** INFORMATION SUPPLIED **

+===+

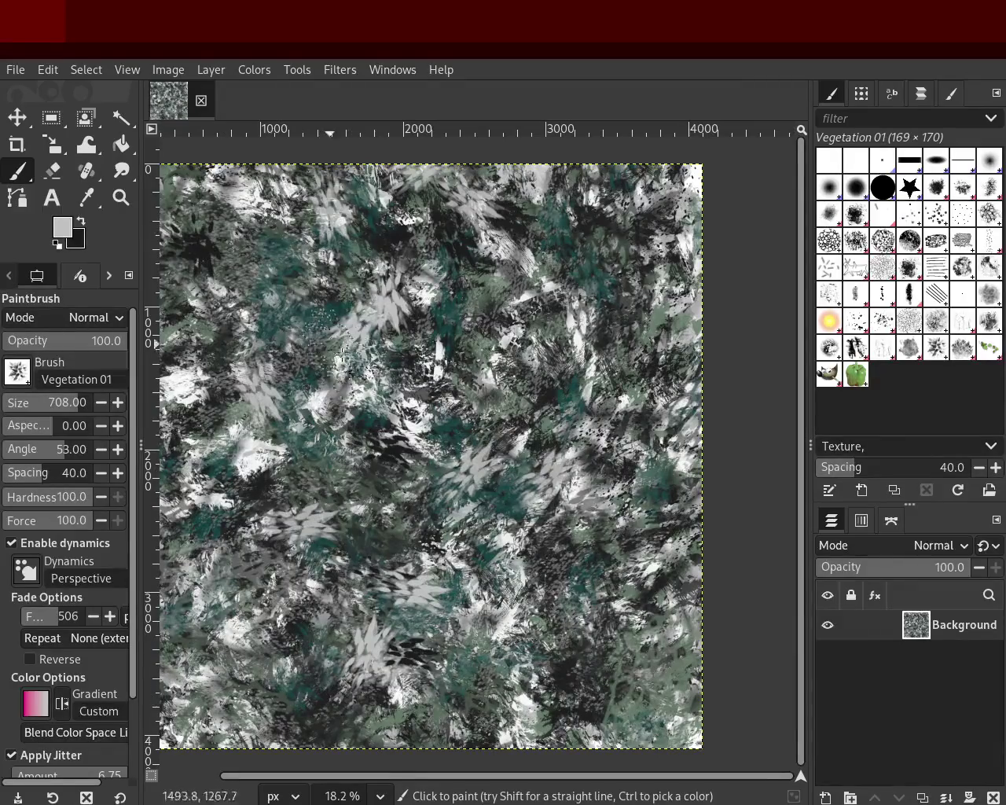
drag(443, 451, 515, 355)
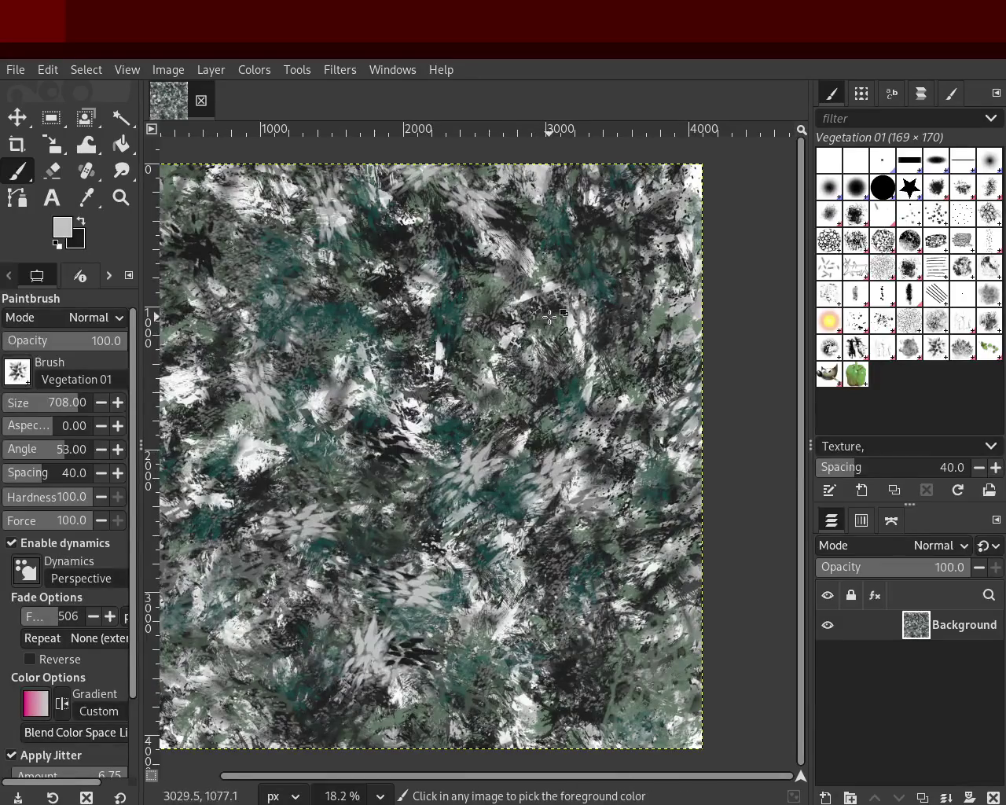
Add green-grey dabs upper left, white dabs centre-left and lower, and dark grey dabs around the centre.
ctrl+click(554, 370)
drag(404, 339, 301, 267)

+===+

** REQUIREMENT **
Pictures included in the data should be dropped; everything else must be repeated exactly.

** TASK RESPONSE **
drag(443, 451, 515, 355)
Add green-grey dabs upper left, white dabs centre-left and lower, and dark grey dabs around the centre.
ctrl+click(554, 370)
drag(404, 339, 301, 267)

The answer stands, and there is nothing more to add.